'Tone deaf': Fifa criticised for appointing supermodel Adriana Lima as global fan ambassador

Brazilian model Adriana Lima poses on the green carpet before the ceremony of the Best Fifa Football Awards in Paris. Credit: AP

Fifa's appointment of supermodel Adriana Lima as the organisation's first global fan ambassador has been labelled "tone deaf" by a former Fifa executive committee member.

On Monday the Brazilian former Victoria's Secret model was appointed to “develop, promote and participate in several global initiatives” before she helped present the fan prize in Paris at its annual award ceremony.

“Seriously, Fifa, is this the fan engagement ambassador we need as the (Women’s World Cup) approaches?” wrote Moya Dodd, who was part of the co-hosting bid campaign for her native Australia and New Zealand, on her Twitter account.

Dodd, a former Fifa executive committee member and longtime advocate for women's football, used the hashtag “tonedeaf” in her post.

In a LinkedIn post, former Australia national-team player Dodd later stated "the model's public image" is an "odd fit for an organisation that says it wants to empower girls and women", referring to a screenshot of Lima's Twitter profile while includes a glamour shot of the model.

Dodd also drew attention to Lima's liquid-only diet for nine days before a Victoria's Secret show, and comments from the model in 2006 when she expressed her belief that abortion is a "crime".

Dodd wrote: "What will this ambassador represent to the large and growing population of aspirational women's football players and fans who love the game because it shows us what empowerment and equality can look like? "Because when a girl plays football, the world sees her differently. Instead of being complimented on her nice looks or her pretty dress, she is valued for her game-saving tackles and brilliant goal-scoring.

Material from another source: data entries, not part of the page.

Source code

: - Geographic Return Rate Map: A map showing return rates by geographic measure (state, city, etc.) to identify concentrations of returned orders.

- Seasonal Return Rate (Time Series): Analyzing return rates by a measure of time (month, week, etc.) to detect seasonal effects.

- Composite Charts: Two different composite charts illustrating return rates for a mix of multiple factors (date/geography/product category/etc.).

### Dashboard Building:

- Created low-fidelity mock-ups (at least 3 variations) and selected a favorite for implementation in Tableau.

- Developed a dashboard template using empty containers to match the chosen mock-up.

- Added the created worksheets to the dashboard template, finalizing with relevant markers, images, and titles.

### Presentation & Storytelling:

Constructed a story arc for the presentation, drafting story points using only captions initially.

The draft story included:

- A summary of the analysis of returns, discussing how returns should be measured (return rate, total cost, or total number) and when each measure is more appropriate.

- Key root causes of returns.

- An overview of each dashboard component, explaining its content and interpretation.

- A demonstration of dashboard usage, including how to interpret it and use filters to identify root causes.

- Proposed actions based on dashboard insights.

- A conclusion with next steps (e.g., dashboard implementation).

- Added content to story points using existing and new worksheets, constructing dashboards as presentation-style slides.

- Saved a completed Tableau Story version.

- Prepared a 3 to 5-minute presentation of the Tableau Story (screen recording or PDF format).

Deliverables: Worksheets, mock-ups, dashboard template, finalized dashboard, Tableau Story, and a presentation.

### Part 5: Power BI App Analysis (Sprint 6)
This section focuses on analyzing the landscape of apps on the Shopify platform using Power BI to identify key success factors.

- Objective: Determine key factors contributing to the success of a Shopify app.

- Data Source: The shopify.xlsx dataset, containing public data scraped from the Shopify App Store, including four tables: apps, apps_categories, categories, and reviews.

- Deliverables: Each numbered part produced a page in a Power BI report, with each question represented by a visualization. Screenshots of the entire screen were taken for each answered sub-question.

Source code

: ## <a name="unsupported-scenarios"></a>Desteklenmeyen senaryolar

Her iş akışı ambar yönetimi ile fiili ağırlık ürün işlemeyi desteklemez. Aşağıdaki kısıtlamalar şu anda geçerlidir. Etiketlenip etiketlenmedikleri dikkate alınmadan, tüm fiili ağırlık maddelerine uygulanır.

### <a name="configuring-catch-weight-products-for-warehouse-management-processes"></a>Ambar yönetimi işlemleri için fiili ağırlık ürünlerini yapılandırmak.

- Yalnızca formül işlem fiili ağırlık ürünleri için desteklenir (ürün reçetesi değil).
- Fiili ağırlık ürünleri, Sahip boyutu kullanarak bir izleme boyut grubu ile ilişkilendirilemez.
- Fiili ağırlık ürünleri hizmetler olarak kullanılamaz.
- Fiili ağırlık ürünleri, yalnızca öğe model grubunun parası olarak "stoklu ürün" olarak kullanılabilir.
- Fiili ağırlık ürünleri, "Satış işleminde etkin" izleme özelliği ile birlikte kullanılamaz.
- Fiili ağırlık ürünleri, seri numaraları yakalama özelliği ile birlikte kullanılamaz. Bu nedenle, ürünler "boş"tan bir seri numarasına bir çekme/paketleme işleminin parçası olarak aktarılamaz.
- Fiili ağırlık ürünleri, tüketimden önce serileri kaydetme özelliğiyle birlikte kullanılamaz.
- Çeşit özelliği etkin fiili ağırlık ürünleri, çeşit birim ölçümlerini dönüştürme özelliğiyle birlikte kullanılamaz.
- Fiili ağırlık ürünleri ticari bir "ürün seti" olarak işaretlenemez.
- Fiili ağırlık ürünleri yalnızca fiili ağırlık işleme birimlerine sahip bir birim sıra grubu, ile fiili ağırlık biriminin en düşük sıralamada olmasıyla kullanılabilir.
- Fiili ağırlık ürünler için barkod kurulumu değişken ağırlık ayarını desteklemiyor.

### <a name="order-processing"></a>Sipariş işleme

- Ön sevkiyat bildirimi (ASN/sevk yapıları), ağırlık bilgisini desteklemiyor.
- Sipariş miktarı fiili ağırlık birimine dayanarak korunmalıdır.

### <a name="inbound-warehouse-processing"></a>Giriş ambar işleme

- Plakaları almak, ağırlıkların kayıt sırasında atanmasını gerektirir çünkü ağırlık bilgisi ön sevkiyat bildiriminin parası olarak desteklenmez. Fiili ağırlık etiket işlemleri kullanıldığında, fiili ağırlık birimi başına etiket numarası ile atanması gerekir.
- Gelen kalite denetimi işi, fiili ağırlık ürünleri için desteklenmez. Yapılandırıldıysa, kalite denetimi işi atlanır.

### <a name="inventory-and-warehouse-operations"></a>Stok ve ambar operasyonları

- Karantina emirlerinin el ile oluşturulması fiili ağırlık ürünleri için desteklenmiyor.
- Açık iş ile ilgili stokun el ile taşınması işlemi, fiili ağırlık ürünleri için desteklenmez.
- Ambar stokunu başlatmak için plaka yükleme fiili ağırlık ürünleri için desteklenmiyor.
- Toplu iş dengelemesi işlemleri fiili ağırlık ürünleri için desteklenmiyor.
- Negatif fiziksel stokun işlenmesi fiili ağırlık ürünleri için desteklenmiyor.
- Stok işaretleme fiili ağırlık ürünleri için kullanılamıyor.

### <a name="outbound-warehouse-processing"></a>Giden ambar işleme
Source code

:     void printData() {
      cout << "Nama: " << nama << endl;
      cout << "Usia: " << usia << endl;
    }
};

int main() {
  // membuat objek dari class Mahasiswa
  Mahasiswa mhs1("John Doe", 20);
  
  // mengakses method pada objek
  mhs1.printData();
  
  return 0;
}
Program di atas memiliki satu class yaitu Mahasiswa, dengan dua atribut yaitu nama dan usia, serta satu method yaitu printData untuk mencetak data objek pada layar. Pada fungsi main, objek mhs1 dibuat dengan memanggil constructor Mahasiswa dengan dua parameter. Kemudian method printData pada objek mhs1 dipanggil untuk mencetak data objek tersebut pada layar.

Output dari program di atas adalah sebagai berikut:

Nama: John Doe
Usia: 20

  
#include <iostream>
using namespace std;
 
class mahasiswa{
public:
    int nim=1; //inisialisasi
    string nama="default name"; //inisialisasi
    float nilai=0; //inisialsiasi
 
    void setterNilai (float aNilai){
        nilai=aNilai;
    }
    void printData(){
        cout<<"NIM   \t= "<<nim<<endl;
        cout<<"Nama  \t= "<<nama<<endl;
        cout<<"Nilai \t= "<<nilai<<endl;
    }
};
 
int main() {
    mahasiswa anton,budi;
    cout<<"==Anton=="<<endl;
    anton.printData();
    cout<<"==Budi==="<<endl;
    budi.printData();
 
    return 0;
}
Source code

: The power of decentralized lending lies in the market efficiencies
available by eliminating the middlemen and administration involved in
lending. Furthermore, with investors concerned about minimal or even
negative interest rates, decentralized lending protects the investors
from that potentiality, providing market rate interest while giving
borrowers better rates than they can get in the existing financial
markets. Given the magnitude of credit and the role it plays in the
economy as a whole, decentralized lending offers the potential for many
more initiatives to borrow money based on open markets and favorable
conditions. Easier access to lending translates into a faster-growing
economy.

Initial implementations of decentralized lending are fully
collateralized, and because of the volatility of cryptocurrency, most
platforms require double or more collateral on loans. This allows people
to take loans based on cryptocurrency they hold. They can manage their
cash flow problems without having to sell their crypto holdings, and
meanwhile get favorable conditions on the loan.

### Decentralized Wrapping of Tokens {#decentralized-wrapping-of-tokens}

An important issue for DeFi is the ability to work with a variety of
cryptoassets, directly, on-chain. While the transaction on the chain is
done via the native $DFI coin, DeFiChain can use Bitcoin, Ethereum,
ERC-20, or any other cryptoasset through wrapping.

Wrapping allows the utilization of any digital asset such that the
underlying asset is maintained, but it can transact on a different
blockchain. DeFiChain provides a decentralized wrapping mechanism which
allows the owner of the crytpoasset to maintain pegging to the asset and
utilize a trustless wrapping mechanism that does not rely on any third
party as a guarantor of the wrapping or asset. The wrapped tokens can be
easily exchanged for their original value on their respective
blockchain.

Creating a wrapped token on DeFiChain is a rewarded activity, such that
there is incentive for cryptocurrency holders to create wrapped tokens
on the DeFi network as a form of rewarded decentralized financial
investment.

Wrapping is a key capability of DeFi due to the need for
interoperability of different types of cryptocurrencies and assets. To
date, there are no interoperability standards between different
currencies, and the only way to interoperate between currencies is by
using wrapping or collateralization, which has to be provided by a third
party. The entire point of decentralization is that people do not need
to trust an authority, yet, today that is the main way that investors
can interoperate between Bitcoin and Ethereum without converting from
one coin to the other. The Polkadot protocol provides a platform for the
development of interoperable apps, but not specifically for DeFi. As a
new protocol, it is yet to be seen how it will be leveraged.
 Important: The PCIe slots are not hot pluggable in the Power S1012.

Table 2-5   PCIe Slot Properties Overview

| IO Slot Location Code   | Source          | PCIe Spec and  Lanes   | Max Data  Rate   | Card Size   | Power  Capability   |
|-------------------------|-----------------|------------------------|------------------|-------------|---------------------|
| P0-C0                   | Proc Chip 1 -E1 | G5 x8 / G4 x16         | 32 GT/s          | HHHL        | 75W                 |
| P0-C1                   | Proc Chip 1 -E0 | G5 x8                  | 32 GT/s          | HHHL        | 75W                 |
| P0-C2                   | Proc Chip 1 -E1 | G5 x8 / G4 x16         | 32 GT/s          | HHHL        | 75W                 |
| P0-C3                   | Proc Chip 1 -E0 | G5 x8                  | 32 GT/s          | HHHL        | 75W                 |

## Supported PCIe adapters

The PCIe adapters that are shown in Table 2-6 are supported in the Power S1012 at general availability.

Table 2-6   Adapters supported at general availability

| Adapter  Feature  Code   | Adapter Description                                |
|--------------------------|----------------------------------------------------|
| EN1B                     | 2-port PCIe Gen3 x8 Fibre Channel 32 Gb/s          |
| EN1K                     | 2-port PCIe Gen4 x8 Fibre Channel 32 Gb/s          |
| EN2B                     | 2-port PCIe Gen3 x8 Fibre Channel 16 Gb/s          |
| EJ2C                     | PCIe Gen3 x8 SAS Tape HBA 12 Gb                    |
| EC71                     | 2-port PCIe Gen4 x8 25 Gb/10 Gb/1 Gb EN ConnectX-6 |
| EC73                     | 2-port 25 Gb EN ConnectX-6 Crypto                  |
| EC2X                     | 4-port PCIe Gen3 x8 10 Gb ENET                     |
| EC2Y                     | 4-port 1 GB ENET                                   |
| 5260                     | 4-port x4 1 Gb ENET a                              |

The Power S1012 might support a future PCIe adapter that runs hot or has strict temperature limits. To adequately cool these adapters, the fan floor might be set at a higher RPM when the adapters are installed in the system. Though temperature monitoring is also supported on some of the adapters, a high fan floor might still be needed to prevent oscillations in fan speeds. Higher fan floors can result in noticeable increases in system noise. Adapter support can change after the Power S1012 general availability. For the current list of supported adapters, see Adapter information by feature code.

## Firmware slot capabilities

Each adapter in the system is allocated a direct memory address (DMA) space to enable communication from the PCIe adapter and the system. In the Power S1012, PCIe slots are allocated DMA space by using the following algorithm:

"She's admired for what she can do, rather than how she looks, putting her on a more equal footing with her brothers in a way that can alter the whole trajectory of her life's ambitions."

Women Sport Australia President Gen Dohrmann told The Guardian a world-renowned footballer would have been a better fit for the role.

“You would see Cristiano Ronaldo as the poster boy of the men’s World Cup, so why do we need a supermodel when we could choose Meg Rapinoe, or Sam Kerr, or someone who has international accolades in the sport we are actually promoting? “That is the type of role model that should be at the front of this campaign.”

Lima was photographed Monday in Paris at the Fifa gala event with its president Gianni Infantino and posted on Twitter her new role “means the world to me.”

Lima also posted to her 15.4 million followers on Instagram: “It is a great honor to be part of the FIFA Family.” “As a fan myself, I hope to connect at a greater level this family to the life of this beautiful sport: the fans!” she wrote.

Fifa did not specify details on Monday of the projects involving Lima, nor if it would involve the biggest-ever marquee women’s tournament which now has 32 teams.

In a statement on Monday, Fifa President Gianni Infantino said: "When you get to meet Adriana, you feel right away her warmth, kindness, and how approachable and passionate she is about our game.

“She lives and breathes ‘futebol’ and that is also why she can be an excellent link between FIFA and fans worldwide.”

In the same statement, Lima said she is a football fan and added: "I am very thankful and honoured to have been chosen by FIFA to be the first global fan ambassador and to be given such a platform to help fans get even closer to the game."

Infantino and Dodd served together on Fifa’s ruling committee for more than a year after he was elected in 2016. She was the first woman, in 2013, to represent the Asian football confederation at Fifa and gained a reputation as an independent voice during the presidency of Sepp Blatter. Dodd lost her re-election bid four years later. Her latest criticism of Fifa follows an op-ed article she wrote for an Australian newspaper four weeks ago. She suggested that Fifa asking LGBTQ players and fans to visit Saudi Arabia was “to send them to a jurisdiction where they are regarded as criminals.” Dodd also wrote then she was “thrilled by the progress women’s football has made there (in Saudi Arabia) in recent times.” The pending "Visit Saudi" sponsor deal also provoked the football federations of Australia and New Zealand to urge Fifa not to sign the agreement.